## Required action 1
Reproduce the prenatal testing text starting at "In an attempt" and ending at "invasive diagnostic testing.", switching "pivotal" to "decisive".
## Required action 2
According to the prenatal testing text, how many NIPTs have been performed since the test's introduction in 2011?

## Extract provided
In an attempt to ascertain genetic abnormalities in the fetus, invasive and non-invasive approaches to prenatal genetic testing have been introduced during the past 60 years. Historically, prenatal diagnosis evolved from amniotic fluid cytology in the 1960s to chorionic villi sampling in the 1980s. In 1988, Wald et al. have concluded that the levels of human chorionic gonadotropin levels in maternal serum are elevated in Down’s syndrome, which paved the way to the use of maternal biochemical screening tests (1). However, the introduction of nuchal translucency combined with maternal biochemical screening tests in the 1990s marked a pivotal moment in genetic testing (2) to provide a method to screen for individual risk for certain chromosomal abnormalities and guiding the decision to undergo invasive diagnostic testing.

The discovery of cell-free fetal DNA (cfDNA) in maternal plasma in 1997 laid the foundation for a non-invasive approach to prenatal testing. cfDNA is a type of genetic material found circulating freely in the maternal bloodstream. Unlike conventional DNA contained within cells, these fragments, typically contain fewer than 200 DNA base pairs, originate from cells that have died and released their contents into the maternal blood (3). Throughout pregnancy, the mother’s bloodstream becomes a dynamic mixture of cfDNA intertwined with placental DNA. This method utilizes the extraction of maternal blood, allowing the detection of cfDNA, offering a straightforward means to identify potential issues with the fetus, particularly aneuploidies such as trisomy 13, 18, and 21 (4). This method of testing has revolutionized the field of prenatal diagnosis by offering a less invasive approach compared to traditional methods and reducing fetal losses is noteworthy.

During the past decades, prenatal testing has undergone a remarkable evolution. Since its introduction in 2011, over two million NIPTs have been performed, illustrating its growing popularity and rapid commercialization (5). Subsequent advancements in sequencing cfDNA in maternal plasma, have propelled NIPT into mainstream prenatal screening (3, 6). NIPT offers considerable flexibility, with applicability at three distinct time points: before sonography, after sonography, or following the first-trimester test (7). Each option presents unique advantages, albeit with inherent disadvantages. Although NIPT is considered a safer alternative to invasive prenatal testing, it still necessitates confirmatory invasive methods (e.g., Amniocentesis) if a positive test result is obtained, which can elevate the risk of miscarriage (3). One notable concern is the potential routinization of NIPT, which could undermine the reproductive autonomy of women by imposing additional choices that may not align with their societal or moral values (8).

Obstetricians hold a pivotal role in empowering parents by providing information in a clear, accessible manner, free from complex medical terminology. Effective communication not only fosters understanding but also ensures that parents feel comfortable and supported throughout their pregnancy journey. When obstetricians fall short in creating a conducive environment or fail to establish rapport, it can hinder parents’ ability to make informed choices, leading to uncertainty and unease (9). Striking the right balance is crucial; being overly assertive can leave parents feeling pressured into decisions they may not be ready for or comfortable with. Parents should feel free to discuss their preferences and concerns without feeling coerced or judged. By offering comprehensive information, and respectful guidance, obstetricians empower parents to make decisions that align with their values and preferences, ensuring a positive and informed pregnancy experience (10).

## Recorded information
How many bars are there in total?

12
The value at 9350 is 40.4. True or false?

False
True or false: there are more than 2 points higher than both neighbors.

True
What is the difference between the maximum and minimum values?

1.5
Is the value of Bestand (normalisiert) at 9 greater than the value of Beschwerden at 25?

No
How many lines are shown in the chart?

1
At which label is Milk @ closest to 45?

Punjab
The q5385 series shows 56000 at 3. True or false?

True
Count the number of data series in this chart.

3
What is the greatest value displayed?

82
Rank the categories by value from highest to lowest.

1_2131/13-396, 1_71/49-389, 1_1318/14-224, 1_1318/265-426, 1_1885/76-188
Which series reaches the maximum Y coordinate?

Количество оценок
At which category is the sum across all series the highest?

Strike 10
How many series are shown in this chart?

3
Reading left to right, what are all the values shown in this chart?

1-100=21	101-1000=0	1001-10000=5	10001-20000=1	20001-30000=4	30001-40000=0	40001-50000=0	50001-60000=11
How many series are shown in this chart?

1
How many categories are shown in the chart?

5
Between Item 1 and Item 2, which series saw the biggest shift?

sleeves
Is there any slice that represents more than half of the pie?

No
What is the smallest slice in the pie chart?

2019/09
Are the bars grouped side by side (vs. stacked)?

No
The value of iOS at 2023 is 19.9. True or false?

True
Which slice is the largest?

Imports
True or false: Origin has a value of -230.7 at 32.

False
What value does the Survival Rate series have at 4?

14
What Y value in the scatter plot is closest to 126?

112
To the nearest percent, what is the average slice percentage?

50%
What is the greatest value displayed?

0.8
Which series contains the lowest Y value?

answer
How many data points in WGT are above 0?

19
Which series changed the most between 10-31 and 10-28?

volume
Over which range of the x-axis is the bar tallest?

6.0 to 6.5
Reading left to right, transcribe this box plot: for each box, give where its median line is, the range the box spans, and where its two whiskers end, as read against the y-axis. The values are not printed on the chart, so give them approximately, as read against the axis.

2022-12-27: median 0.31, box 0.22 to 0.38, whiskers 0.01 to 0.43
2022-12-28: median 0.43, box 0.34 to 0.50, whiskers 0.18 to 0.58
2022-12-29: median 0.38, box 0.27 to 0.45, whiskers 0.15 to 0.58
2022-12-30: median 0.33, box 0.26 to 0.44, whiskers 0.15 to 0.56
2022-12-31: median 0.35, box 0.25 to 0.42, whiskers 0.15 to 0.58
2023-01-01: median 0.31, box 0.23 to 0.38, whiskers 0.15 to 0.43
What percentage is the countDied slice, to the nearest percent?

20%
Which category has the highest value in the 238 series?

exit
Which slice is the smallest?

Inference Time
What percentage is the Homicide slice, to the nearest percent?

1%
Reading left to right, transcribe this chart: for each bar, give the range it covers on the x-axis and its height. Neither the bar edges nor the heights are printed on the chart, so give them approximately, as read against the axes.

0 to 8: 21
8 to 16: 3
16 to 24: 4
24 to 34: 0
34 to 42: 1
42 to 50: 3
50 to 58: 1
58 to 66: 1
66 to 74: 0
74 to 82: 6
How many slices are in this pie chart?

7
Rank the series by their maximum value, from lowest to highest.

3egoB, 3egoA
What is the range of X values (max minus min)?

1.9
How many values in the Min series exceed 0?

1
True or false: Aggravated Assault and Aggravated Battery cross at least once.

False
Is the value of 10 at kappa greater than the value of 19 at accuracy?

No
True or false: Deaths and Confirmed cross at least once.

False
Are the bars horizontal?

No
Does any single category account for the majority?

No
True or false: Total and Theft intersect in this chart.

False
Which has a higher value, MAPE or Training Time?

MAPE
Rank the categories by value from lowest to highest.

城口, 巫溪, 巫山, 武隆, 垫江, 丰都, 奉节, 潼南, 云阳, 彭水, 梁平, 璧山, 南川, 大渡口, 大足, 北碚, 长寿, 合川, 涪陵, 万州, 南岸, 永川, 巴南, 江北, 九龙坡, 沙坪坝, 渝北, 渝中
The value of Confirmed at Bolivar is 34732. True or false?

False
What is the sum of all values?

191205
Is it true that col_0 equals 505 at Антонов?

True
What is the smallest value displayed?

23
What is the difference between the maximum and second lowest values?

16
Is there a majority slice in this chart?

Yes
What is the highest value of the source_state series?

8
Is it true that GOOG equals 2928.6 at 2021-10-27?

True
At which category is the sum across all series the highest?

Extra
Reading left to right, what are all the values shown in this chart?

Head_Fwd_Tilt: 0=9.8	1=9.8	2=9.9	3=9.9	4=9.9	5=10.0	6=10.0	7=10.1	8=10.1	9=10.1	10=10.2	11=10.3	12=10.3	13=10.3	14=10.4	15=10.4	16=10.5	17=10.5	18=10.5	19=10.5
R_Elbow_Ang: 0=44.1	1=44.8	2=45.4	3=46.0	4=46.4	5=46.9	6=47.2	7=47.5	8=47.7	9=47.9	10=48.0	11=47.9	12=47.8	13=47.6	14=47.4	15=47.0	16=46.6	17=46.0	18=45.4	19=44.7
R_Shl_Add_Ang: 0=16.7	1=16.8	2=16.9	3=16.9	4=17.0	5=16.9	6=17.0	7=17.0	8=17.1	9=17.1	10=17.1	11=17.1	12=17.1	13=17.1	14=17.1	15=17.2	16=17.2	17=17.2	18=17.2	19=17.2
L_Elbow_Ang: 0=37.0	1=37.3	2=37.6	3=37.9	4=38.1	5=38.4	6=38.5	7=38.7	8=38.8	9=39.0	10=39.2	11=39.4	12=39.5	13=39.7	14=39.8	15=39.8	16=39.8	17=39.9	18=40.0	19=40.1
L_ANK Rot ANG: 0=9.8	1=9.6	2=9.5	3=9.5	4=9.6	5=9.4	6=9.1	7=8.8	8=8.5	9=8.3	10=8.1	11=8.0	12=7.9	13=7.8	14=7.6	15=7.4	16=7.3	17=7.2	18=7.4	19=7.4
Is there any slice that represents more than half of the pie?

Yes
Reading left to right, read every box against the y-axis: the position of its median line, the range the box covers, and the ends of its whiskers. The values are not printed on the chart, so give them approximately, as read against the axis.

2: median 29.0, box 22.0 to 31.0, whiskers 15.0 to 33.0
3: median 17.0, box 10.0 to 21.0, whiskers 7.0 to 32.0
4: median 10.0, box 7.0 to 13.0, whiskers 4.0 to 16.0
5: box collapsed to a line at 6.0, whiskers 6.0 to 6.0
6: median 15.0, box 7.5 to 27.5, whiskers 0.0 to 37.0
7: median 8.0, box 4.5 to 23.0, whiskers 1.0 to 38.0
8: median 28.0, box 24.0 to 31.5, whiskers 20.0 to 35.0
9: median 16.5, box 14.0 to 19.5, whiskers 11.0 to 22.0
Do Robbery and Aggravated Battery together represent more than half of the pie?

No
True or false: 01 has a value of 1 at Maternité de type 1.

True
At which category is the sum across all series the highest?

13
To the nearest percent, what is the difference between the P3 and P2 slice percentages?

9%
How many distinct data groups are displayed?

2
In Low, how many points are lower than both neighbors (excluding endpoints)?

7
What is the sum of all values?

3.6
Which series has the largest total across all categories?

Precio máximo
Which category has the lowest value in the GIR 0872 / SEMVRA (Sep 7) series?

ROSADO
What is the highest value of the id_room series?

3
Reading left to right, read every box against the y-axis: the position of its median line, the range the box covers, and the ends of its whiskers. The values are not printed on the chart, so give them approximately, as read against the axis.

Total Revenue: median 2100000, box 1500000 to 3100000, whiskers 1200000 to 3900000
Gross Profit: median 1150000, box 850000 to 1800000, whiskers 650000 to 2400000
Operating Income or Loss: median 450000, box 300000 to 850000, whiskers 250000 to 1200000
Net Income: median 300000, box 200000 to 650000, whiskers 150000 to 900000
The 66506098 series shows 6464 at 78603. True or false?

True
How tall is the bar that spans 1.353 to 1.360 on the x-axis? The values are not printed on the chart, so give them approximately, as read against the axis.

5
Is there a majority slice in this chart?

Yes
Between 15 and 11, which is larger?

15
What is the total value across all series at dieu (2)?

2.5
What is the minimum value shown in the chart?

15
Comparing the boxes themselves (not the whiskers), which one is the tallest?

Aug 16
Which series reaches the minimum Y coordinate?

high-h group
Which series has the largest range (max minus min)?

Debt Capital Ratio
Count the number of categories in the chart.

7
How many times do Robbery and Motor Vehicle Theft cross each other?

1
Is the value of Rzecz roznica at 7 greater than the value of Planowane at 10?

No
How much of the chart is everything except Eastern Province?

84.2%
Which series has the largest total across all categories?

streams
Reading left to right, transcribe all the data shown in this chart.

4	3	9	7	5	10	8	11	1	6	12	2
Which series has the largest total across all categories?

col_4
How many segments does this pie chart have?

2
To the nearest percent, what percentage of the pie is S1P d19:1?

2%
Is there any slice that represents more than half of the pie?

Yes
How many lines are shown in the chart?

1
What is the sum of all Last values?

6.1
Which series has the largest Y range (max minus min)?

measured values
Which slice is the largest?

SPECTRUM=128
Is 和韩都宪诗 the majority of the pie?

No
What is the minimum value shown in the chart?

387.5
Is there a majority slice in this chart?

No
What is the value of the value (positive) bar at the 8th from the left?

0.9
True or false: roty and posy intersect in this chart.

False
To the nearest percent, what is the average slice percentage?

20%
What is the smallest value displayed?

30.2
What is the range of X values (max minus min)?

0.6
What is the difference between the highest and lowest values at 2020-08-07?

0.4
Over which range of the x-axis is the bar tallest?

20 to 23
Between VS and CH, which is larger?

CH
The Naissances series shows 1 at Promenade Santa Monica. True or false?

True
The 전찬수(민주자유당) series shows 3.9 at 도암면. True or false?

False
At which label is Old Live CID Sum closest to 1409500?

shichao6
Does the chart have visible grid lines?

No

## Answer section 1
In an attempt to ascertain genetic abnormalities in the fetus, invasive and non-invasive approaches to prenatal genetic testing have been introduced during the past 60 years. Historically, prenatal diagnosis evolved from amniotic fluid cytology in the 1960s to chorionic villi sampling in the 1980s. In 1988, Wald et al. have concluded that the levels of human chorionic gonadotropin levels in maternal serum are elevated in Down’s syndrome, which paved the way to the use of maternal biochemical screening tests (1). However, the introduction of nuchal translucency combined with maternal biochemical screening tests in the 1990s marked a decisive moment in genetic testing (2) to provide a method to screen for individual risk for certain chromosomal abnormalities and guiding the decision to undergo invasive diagnostic testing.

## Answer section 2
Over two million.